ワールドカップを金づるに変えようとしたFIFAの「3兆円」新会社設立案。激しい反発により頓挫したものの、その背後にはトランプ大統領の親族や巨大投資ファンドの影がちらついていた。ルールすらも「金儲け」のためにねじ曲げるアメリカ式スポーツ・ビジネスの脅威とは何か。サッカージャーナリスト後藤健生が、その恐るべき実態をあぶり出す。
■「金儲け」か「文化」か。米国と欧州の決定的な違い
投資家の存在も、アメリカのプロスポーツとヨーロッパのプロサッカーの大きな違いの一つだ。
アメリカでは、プロスポーツ・クラブは投資家が投資として(つまり、金儲けのために)設立する興行のための組織だ。
だから、投資が回収できないと(儲からないと)オーナーはチームを身売りしたり、移転したりする。

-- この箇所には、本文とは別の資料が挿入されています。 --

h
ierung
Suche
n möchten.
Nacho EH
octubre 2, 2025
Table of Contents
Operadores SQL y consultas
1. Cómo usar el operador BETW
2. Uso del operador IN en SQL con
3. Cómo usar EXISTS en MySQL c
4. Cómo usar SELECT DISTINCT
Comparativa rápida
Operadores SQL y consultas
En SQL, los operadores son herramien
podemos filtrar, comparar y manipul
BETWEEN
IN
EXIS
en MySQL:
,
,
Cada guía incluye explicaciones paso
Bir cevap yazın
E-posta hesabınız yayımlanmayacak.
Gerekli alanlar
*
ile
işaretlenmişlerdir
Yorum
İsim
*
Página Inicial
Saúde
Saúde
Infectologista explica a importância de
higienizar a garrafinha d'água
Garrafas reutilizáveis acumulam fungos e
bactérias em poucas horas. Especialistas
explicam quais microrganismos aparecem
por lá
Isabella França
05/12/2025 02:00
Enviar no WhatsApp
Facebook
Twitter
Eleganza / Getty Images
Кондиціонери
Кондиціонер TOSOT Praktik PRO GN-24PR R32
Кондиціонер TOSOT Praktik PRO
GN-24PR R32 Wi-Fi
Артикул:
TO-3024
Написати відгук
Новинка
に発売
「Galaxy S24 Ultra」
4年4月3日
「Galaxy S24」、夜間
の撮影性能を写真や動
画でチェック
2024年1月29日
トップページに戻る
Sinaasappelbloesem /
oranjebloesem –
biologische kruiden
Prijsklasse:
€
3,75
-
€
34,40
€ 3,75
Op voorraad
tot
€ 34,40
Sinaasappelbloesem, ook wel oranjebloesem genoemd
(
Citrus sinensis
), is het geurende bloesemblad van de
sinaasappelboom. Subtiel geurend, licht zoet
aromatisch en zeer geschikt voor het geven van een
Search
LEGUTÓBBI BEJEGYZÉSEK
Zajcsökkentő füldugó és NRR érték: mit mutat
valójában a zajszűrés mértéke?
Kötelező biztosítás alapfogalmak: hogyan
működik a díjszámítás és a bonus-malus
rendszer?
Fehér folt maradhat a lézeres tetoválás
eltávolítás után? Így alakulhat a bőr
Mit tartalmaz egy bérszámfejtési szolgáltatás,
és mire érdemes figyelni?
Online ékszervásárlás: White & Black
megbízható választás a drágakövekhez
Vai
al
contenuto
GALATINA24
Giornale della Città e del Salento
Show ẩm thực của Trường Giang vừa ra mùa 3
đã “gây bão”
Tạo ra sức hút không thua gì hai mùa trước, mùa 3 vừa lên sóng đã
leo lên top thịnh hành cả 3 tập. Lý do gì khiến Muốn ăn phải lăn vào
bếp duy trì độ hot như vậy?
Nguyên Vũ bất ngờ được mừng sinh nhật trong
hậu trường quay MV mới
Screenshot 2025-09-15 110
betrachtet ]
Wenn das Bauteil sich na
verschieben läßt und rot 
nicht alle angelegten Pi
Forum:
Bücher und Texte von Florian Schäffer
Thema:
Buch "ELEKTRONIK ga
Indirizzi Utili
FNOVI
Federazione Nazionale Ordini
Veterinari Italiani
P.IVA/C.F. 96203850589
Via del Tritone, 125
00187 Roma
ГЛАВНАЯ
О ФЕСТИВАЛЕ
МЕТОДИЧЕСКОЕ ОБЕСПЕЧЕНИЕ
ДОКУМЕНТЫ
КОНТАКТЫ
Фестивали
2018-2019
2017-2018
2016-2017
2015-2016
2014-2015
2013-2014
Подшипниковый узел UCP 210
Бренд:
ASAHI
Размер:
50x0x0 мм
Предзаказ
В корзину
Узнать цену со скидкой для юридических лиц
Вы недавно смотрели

大リーグ(MLB)のロサンゼルス・ドジャースは大谷翔平や山本由伸などが活躍しており、日本でも人気の高い野球チームだ。だが、ドジャースは1883年にニューヨーク州のブルックリン市(現在はニューヨーク市と合併)に設立されたが、1958年にカリフォルニア州のロサンゼルスに本拠地を移したチームだ。
ドジャースのライバルであるサンフランシスコ・ジャイアンツも、ドジャースと同じ1883年にニューヨークのマンハッタンで設立されたが、やはり1958年にカリフォルニア州のサンフランシスコに移転している。
サッカーの世界にたとえれば、マンチェスター・ユナイテッドとマンチェスター・シティがそろってロンドンに移転するような出来事だが、アメリカのプロスポーツではこうしたチームの移転は茶飯事である。